-------- SELECTED TEXT --------
Books First-Person Accounts Magazine Society

Ghost ‘n’ the Machine

Speaking to the dead.

It was 8pm in New York, October 30, 2022, although I was not there, not phy­sically anyway. In the UK and Ireland, it was midnight – already Halloween. My partner was in bed, though not asleep. We’d had a gentle dispute over the evening’s activities, she being adamant the dead were not to be messed with. I was in the sitting room of our Edinburgh tenement flat, door shut, hunched over my computer, waiting for the Zoom call to begin. I had agreed to accompany my friend, Francesca, to an online séance, hosted by the Spiritualist Church of New York City.

She was writing a book about the American poet, Hart Crane, who was lost at sea in 1932. Following his death (possibly a suicide; possibly misadventure) his mother, Grace, attempted to contact him with the help of a medium from this same institution. The idea, for Francesca, was to experience what Grace had experienced, and, perhaps, to try and contact them both. I was there out of curiosity, and for moral support.

I promised myself I wouldn’t laugh. To do so would have been disrespectful. The other members of the congregation – the Message Circle – were there sincerely. Many were bereaved, hoping to contact loved ones who’d moved across to the ‘other side’. I had no business belittling this experience. But the sombre affect I adopted was immediately tested. When the call started, we met the two mediums (media?), Janet, an older woman, and Eugene, a younger man. During roll call, Eugene’s phone went off. His ringtone was The X-Files theme tune.

At the outset, we introduced ourselves. There were participants from across America – the South, the Midwest, the Tri-State area. Francesca and I were the only ones from further afield – she from outside Dublin, me from Scotland. We began with a meditation. We were to picture a ball of light above our head, to feel it travel down through our skull, neck, shoulders, torso, arms and legs. We were enjoined to imagine ourselves in a circle, as if we were all together in the church in Manhattan. I visualised Eugene – an American I’d just met – on my right and Francesca – an old friend – on my left. She would later tell me her hands felt warm at this point – one of several eerie episodes to emerge from the experience.

We were to think of the person with whom we were hoping to make contact. I had come prepared for this, and thought of my godfather, who’d died earlier that year. He was a tall, well-connected Old Etonian who’d met my parents when they were all training to be social workers in east London; he’d later become a vicar with a collection of beautiful parish churches in Cornwall. As instructed, I held in my mind clear memories of him holding forth over the dinner table, pouring me a glass of the most luxurious wine I’ve ever tasted (a 1970 Chateau Mouton Rothschild with a label designed by Chagall) or else striding across Bodmin Moor in a green anorak. His death wasn’t sudden, but it was untimely, and I realised as I held him in my mind that I did want to contact him; I was hoping the séance would be fruitful. I was a sceptic praying for a spiritual experience; for a burning bush.

It might be a good point to outline my own religious background. The word ‘devout’ conjures images of fire and brimstone, a kind of fundamentalism that walks hand in hand with regressive politics. But my childhood was devout, or perhaps ‘very religious’, without being either of these things. It was a household that was at once deeply observant and socially liberal. In his 20s, my dad had spent two years training to be a Catholic priest in a seminary in Paris, and this was the denomination I was baptised into, although he moved us towards the Church of England when the Vatican reiterated its position that it would never ordain women. As a teenager, I was an altar server at York Minster, carrying a candle as the clergy processed. Later, at university, I lost my faith. I would have described myself as an atheist – although now ‘agnostic’ is the adjective that suits me better. I have been marked by religion, moulded by it for the better, but I no longer have any real sense of what I believe.
-------- GIVEN RECORDS --------
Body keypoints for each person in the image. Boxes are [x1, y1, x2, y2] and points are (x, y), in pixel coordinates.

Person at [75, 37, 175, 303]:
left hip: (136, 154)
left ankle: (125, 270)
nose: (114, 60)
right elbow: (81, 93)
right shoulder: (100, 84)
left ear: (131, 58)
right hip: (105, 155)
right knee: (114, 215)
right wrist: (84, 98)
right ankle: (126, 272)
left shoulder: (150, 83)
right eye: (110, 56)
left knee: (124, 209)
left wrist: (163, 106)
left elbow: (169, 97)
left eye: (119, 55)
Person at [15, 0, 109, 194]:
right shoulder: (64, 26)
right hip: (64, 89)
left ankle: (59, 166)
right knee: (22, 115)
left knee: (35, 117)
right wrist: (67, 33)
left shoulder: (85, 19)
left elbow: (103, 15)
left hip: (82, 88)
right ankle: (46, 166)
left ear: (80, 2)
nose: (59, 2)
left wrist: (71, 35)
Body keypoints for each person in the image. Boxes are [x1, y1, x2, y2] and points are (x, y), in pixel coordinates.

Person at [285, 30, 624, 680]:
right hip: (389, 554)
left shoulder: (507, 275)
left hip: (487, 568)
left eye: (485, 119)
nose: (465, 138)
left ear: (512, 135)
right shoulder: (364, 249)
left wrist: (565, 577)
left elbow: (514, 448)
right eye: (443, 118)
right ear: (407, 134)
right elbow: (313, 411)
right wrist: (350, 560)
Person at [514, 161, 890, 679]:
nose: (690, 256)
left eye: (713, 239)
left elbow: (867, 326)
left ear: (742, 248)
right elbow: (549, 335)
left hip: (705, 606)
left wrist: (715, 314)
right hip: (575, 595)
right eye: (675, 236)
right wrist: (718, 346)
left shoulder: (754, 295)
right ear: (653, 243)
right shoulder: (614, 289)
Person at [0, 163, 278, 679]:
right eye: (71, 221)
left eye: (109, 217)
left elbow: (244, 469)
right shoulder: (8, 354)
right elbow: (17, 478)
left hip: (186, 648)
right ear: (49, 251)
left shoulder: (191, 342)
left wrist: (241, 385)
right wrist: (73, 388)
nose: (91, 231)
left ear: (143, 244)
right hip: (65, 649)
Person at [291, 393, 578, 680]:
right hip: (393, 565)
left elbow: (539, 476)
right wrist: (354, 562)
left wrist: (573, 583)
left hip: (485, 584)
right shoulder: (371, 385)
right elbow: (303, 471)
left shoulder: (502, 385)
--------
-------- GIVEN RECORDS --------
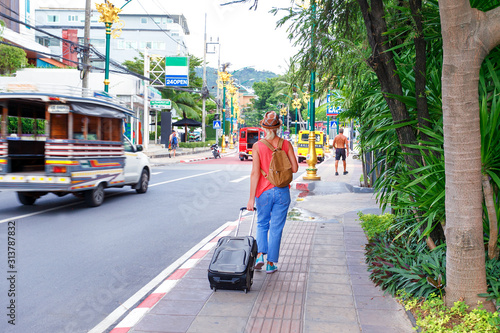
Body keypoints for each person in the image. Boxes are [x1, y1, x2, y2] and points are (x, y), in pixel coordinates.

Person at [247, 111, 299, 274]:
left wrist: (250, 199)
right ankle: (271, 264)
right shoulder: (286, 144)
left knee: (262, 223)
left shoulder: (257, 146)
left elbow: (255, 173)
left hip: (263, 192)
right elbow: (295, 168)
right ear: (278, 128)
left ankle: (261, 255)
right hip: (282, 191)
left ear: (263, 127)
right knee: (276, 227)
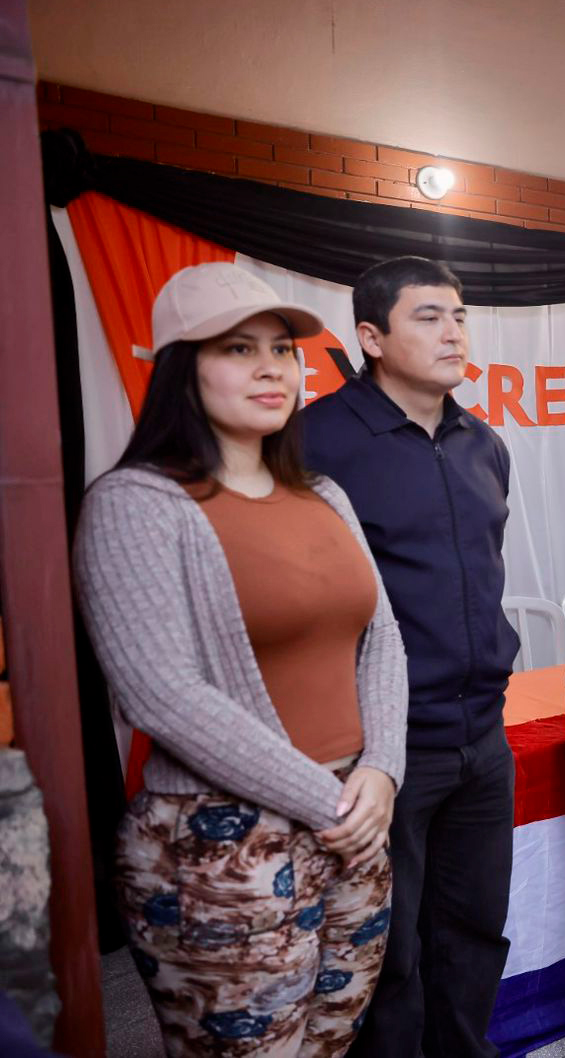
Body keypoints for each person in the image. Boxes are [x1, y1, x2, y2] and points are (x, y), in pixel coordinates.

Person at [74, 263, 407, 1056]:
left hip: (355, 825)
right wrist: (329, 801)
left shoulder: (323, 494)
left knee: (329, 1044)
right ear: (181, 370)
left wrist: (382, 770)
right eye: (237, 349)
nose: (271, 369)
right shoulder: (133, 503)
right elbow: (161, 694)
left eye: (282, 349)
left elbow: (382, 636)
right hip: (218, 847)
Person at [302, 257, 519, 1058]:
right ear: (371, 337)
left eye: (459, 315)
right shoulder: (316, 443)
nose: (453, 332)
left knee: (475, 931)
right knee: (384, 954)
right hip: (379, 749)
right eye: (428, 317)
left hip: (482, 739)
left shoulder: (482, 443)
--------
▶ [ASSIGNED TASK]: Reproduce the passage of the séance essay starting at "She was writing" and ending at "for moral support.", word for word.

▶ [ANSWER TO THIS EXERCISE]:
She was writing a book about the American poet, Hart Crane, who was lost at sea in 1932. Following his death (possibly a suicide; possibly misadventure) his mother, Grace, attempted to contact him with the help of a medium from this same institution. The idea, for Francesca, was to experience what Grace had experienced, and, perhaps, to try and contact them both. I was there out of curiosity, and for moral support.